Comemoramos hoje a Revolução de Abril. Uns olham-na com nostalgia, com vontade de regressar aos tempos em que os ideais de Abril eram gritados vinte e quatro goras por dia; outros, com uma dúvida profunda sobre se terá valido a pena, sentindo que os tempos de hoje envergonham tudo por que tantos lutaram na clandestinidade. Pois, não deve ser olhada nem de uma maneira nem de outra. Os movimentos e as revoluções têm o seu tempo próprio e as motivações próprias que os fazem evoluir até à sua concretização. O fundamental, em 1974, era libertar o país do jugo de um ditador que tratava Portugal como uma enorme herdade, onde todos tinham de pensar pela cabeça do Capataz, sem liberdade de movimentos, de expressão e de vontade.
Todos os anos comemoro Abril, contando aos meus filhos o terror com que muitos portugueses viviam antes dessa data. E acabo sempre por falar de montemorenses presos em Caxias ou no Forte de Peniche, porque queriam um país onde todos tivessem trabalho, comida, uma casa decente e liberdade de opinião sobre a sua própria vida e a vida dos seus filhos, sobre o país e os seus governantes.
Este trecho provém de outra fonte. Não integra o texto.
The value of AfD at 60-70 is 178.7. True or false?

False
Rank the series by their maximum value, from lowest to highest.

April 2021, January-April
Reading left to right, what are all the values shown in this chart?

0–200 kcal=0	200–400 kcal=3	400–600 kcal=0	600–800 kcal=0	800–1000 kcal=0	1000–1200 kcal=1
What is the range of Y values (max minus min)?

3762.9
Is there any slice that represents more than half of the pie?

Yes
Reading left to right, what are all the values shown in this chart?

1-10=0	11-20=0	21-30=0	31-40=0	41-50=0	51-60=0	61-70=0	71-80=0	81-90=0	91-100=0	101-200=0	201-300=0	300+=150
É inevitável, pois, recordar o António Gervásio, o Manuel João Laibaças (tio do meu sogro) e o meu amigo João do Machado, com quem já tive o prazer de conversar várias vezes sobre os seus ideais e a sua luta política. Sabemos que, para os nossos filhos e para os que nasceram em liberdade, não é possível entender a profundidade da diferença entre o ontem e o hoje.
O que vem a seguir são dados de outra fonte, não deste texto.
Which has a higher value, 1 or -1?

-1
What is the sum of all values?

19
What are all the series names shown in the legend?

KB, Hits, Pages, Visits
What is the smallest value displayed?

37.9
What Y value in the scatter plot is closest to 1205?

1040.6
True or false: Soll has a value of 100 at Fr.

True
O ontem era a mordaça e o Tarrafal. Hoje podemos não gostar do Governo, criticar José Sócrates e os seus amigos, mas terror, esse substantivo que encerra o mais indescritível sentimento que podemos ter, terror não há. E quando reclamamos por melhores condições na Educação, na Saúde, quando exigimos mais emprego, mais justiça social e a condenação dos corruptos e dos criminosos, independentemente da cor do seu colarinho, nenhum de nós vai preso por causa disso. E essa continua a ser, ainda, a maior conquista de Abril.